(WHAT IS REQUIRED) Output each line of the data below exactly, omitting any image.

GIVEN RECORDS Start Marker

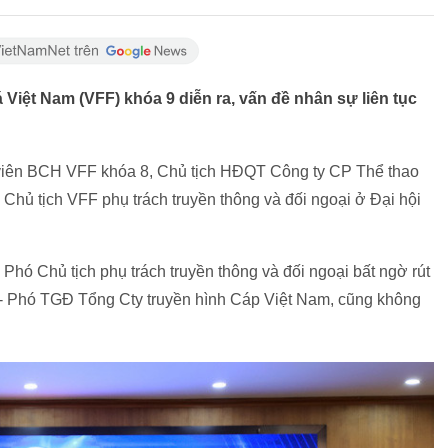
á Việt Nam (VFF) khóa 9 diễn ra, vấn đề nhân sự liên tục
y viên BCH VFF khóa 8, Chủ tịch HĐQT Công ty CP Thể thao
Chủ tịch VFF phụ trách truyền thông và đối ngoại ở Đại hội
́ Chủ tịch phụ trách truyền thông và đối ngoại bất ngờ rút
- Phó TGĐ Tổng Cty truyền hình Cáp Việt Nam, cũng không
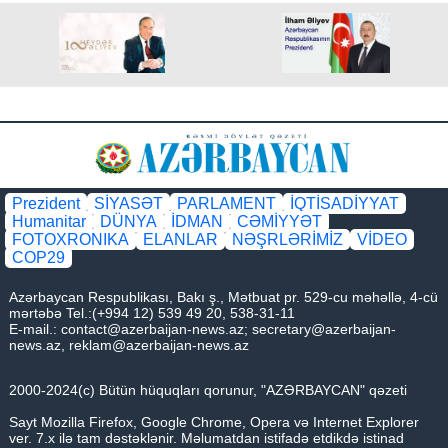
Prezident
SİYASƏT
PARLAMENT
İQTİSADİYYAT
Humanitar
DÜNYA
İDMAN
CƏMİYYƏT
FOTOXRONIKA
ELANLAR
NƏŞRLƏRİMİZ
VİDEO
COP29
Azərbaycan Respublikası, Bakı ş., Mətbuat pr. 529-cu məhəllə, 4-cü
mərtəbə Tel.:(+994 12) 539 49 20, 538-31-11
E-mail.:
contact@azerbaijan-news.az
;
secretary@azerbaijan-
news.az
,
reklam@azerbaijan-news.az
2000-2024(c) Bütün hüquqları qorunur, "AZƏRBAYCAN" qəzeti
Sayt Mozilla Firefox, Google Chrome, Opera və Internet Explorer
ver. 7.x ilə tam dəstəklənir. Məlumatdan istifadə etdikdə istinad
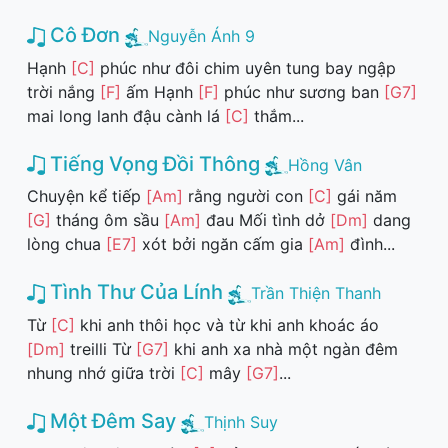
Cô Đơn
Nguyễn Ánh 9
Hạnh
[C]
phúc như đôi chim uyên tung bay ngập
trời nắng
[F]
ấm Hạnh
[F]
phúc như sương ban
[G7]
mai long lanh đậu cành lá
[C]
thắm...
Tiếng Vọng Đồi Thông
Hồng Vân
Chuyện kể tiếp
[Am]
rằng người con
[C]
gái năm
[G]
tháng ôm sầu
[Am]
đau Mối tình dở
[Dm]
dang
lòng chua
[E7]
xót bởi ngăn cấm gia
[Am]
đình...
Tình Thư Của Lính
Trần Thiện Thanh
Từ
[C]
khi anh thôi học và từ khi anh khoác áo
[Dm]
treilli Từ
[G7]
khi anh xa nhà một ngàn đêm
nhung nhớ giữa trời
[C]
mây
[G7]
...
Một Đêm Say
Thịnh Suy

GIVEN RECORDS End Marker

(ANSWER BOX)
á Việt Nam (VFF) khóa 9 diễn ra, vấn đề nhân sự liên tục
y viên BCH VFF khóa 8, Chủ tịch HĐQT Công ty CP Thể thao
Chủ tịch VFF phụ trách truyền thông và đối ngoại ở Đại hội
́ Chủ tịch phụ trách truyền thông và đối ngoại bất ngờ rút
- Phó TGĐ Tổng Cty truyền hình Cáp Việt Nam, cũng không
Prezident
SİYASƏT
PARLAMENT
İQTİSADİYYAT
Humanitar
DÜNYA
İDMAN
CƏMİYYƏT
FOTOXRONIKA
ELANLAR
NƏŞRLƏRİMİZ
VİDEO
COP29
Azərbaycan Respublikası, Bakı ş., Mətbuat pr. 529-cu məhəllə, 4-cü
mərtəbə Tel.:(+994 12) 539 49 20, 538-31-11
E-mail.:
contact@azerbaijan-news.az
;
secretary@azerbaijan-
news.az
,
reklam@azerbaijan-news.az
2000-2024(c) Bütün hüquqları qorunur, "AZƏRBAYCAN" qəzeti
Sayt Mozilla Firefox, Google Chrome, Opera və Internet Explorer
ver. 7.x ilə tam dəstəklənir. Məlumatdan istifadə etdikdə istinad
Cô Đơn
Nguyễn Ánh 9
Hạnh
[C]
phúc như đôi chim uyên tung bay ngập
trời nắng
[F]
ấm Hạnh
[F]
phúc như sương ban
[G7]
mai long lanh đậu cành lá
[C]
thắm...
Tiếng Vọng Đồi Thông
Hồng Vân
Chuyện kể tiếp
[Am]
rằng người con
[C]
gái năm
[G]
tháng ôm sầu
[Am]
đau Mối tình dở
[Dm]
dang
lòng chua
[E7]
xót bởi ngăn cấm gia
[Am]
đình...
Tình Thư Của Lính
Trần Thiện Thanh
Từ
[C]
khi anh thôi học và từ khi anh khoác áo
[Dm]
treilli Từ
[G7]
khi anh xa nhà một ngàn đêm
nhung nhớ giữa trời
[C]
mây
[G7]
...
Một Đêm Say
Thịnh Suy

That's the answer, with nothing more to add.